Reputation: 2059
there is a data frame that contains nested info. Let' say number of pupils, number of pupils in class A and number of pupils in class B in each school. So that pupils = n.pupilsA + n.pupilsB + other_pupils
a <- data.frame(
city = c(rep('New York',3), rep('Washington',3)),
n = c(5, 2, 1, 5, 2, 1),
name = c(
'pupils',
'classA',
'classB',
'pupils',
'classA',
'classB'
)
)
output:
city n name
1 New York 5 pupils
2 New York 2 classA
3 New York 1 classB
4 Washington 5 pupils
5 Washington 2 classA
6 Washington 1 classB
Is there a smart way (using dplyr, presumably) to make a group operation that will add into each group 'other' that will be difference between 'pupils' and 'pupils - class A' + 'pupils - class B'. So the result would be something like:
city type npupils
1 New York classA 2
2 New York classB 1
3 New York pupils 5
4 New York other 2
5 Washington classA 2
6 Washington classB 1
7 Washington pupils 5
8 Washington other 2
The only way I thought might work was to spread it, calculate difference between columns, and gather it back using tidyr
:
a %>%
spread(name, n) %>%
mutate(other = pupils - classA - classB) %>%
gather(type, npupils, c('classA', 'classB', 'pupils', 'other')) %>%
arrange(city)
which works, but I wonder if there is nicer way?
Upvotes: 1
Views: 113
Reputation: 388962
We can create a summarized dataframe and bind it to original one.
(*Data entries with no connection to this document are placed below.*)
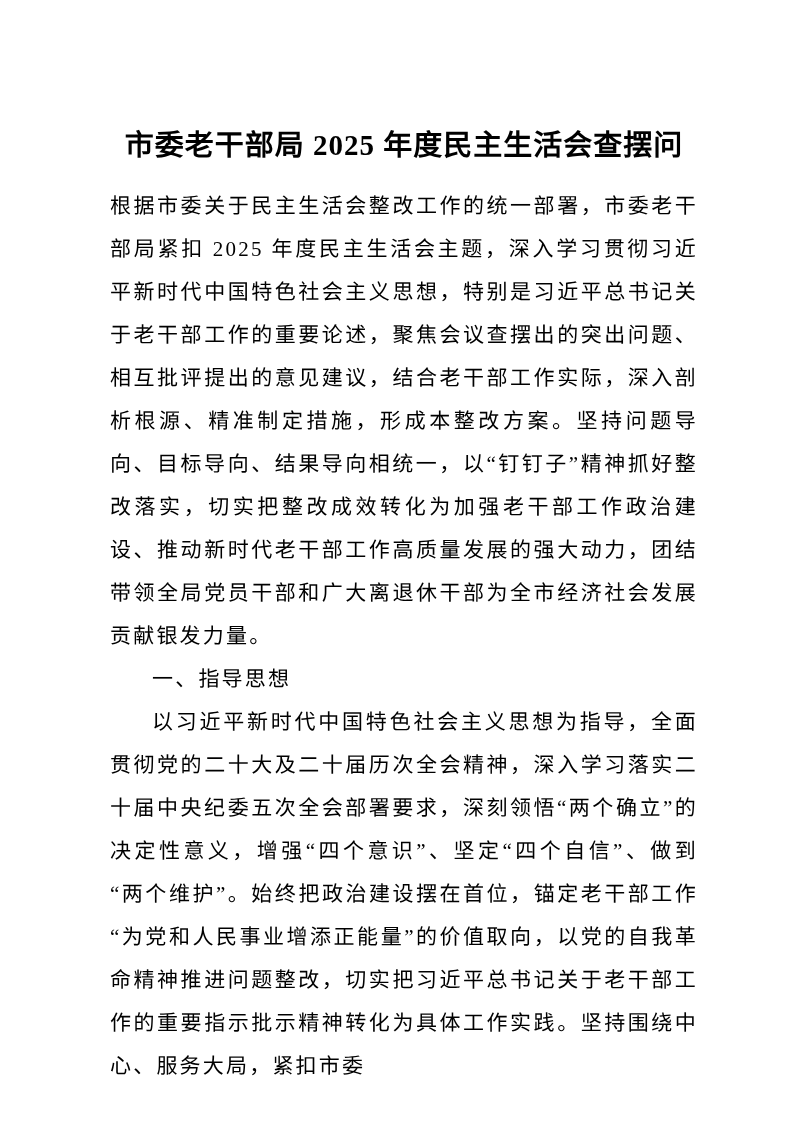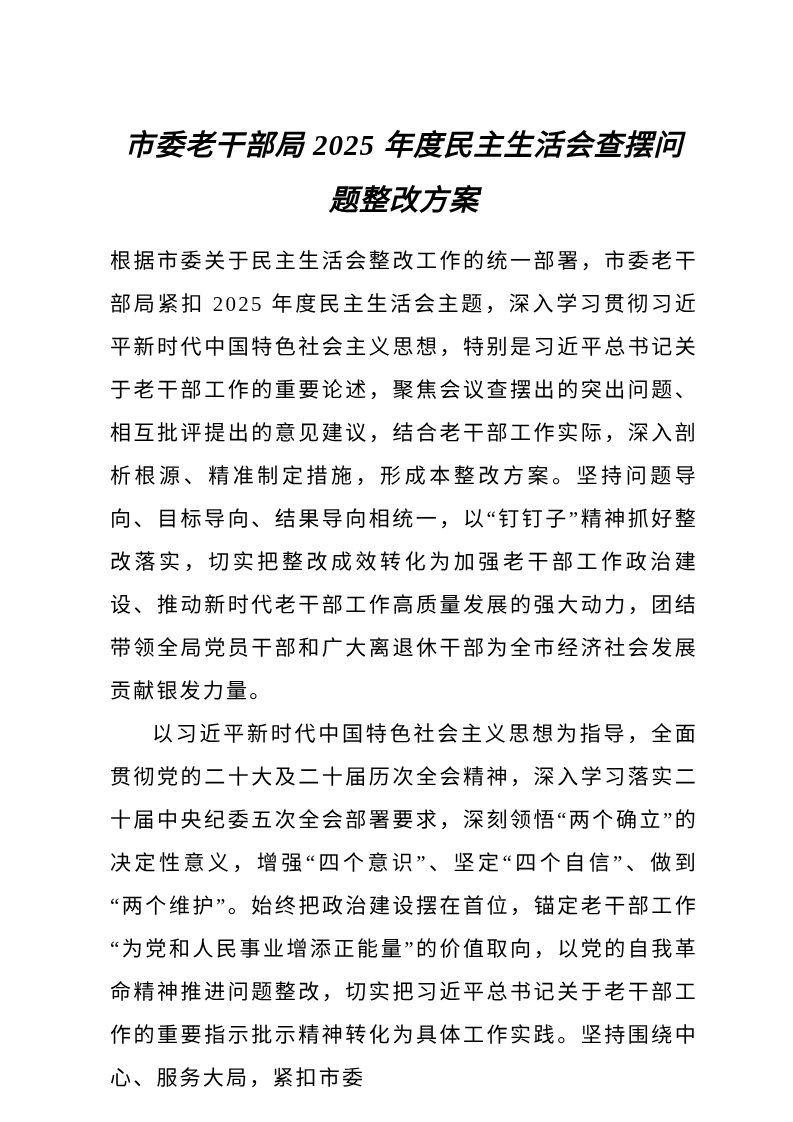--- a/index.html
+++ b/index.html
@@ -18,21 +18,20 @@
     font-family: "Liberation Serif", "DejaVu Serif", serif;
     overflow: hidden;
   }
   .doc-title {
     margin: 22px 0 12px 0;
     font-size: 29px;
     font-weight: bold;
     line-height: 55px;
     text-align: center;
     letter-spacing: 1px;
-    font-style: italic;
   }
   .title-line {
     white-space: nowrap;
   }
   .doc-body {
     margin: 12px;
   }
   .para {
     margin: 0;
     font-size: 21px;
@@ -47,19 +46,19 @@
   .para.heading {
     text-align: left;
   }
 </style>
 </head>
 <body>
 
 <div class="page">
   <h1 class="doc-title" id="doc-title">
       <div class="title-line">市委老干部局 2025 年度民主生活会查摆问</div>
-      <div class="title-line">题整改方案</div>
     </h1>
   <div class="doc-body" id="doc-body">
       <p class="para">根据市委关于民主生活会整改工作的统一部署，市委老干部局紧扣 2025 年度民主生活会主题，深入学习贯彻习近平新时代中国特色社会主义思想，特别是习近平总书记关于老干部工作的重要论述，聚焦会议查摆出的突出问题、相互批评提出的意见建议，结合老干部工作实际，深入剖析根源、精准制定措施，形成本整改方案。坚持问题导向、目标导向、结果导向相统一，以“钉钉子”精神抓好整改落实，切实把整改成效转化为加强老干部工作政治建设、推动新时代老干部工作高质量发展的强大动力，团结带领全局党员干部和广大离退休干部为全市经济社会发展贡献银发力量。</p>
+      <p class="para indent heading">一、指导思想</p>
       <p class="para indent">以习近平新时代中国特色社会主义思想为指导，全面贯彻党的二十大及二十届历次全会精神，深入学习落实二十届中央纪委五次全会部署要求，深刻领悟“两个确立”的决定性意义，增强“四个意识”、坚定“四个自信”、做到“两个维护”。始终把政治建设摆在首位，锚定老干部工作“为党和人民事业增添正能量”的价值取向，以党的自我革命精神推进问题整改，切实把习近平总书记关于老干部工作的重要指示批示精神转化为具体工作实践。坚持围绕中心、服务大局，紧扣市委</p>
     </div>
 </div>
 
 </body></html>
For each city
we calculate n
by subtracting the value of n
where name == 'pupils'
by remaining values in the group and create a name
column as "Other" and add these rows to the original dataframe using bind_rows
.
library(dplyr)
bind_rows(a, a %>%
group_by(city)%>%
summarise(n = n[name == 'pupils'] - sum(n[name != 'pupils']),
name = "Other")) %>%
arrange(city)
# city n name
#1 New York 5 pupils
#2 New York 2 classA
#3 New York 1 classB
#4 New York 2 Other
#5 Washington 5 pupils
#6 Washington 2 classA
#7 Washington 1 classB
#8 Washington 2 Other
Note - Here I am assuming you have only one entry of "pupils" for each city
or else we can use which.max
to get the first entry.
Upvotes: 5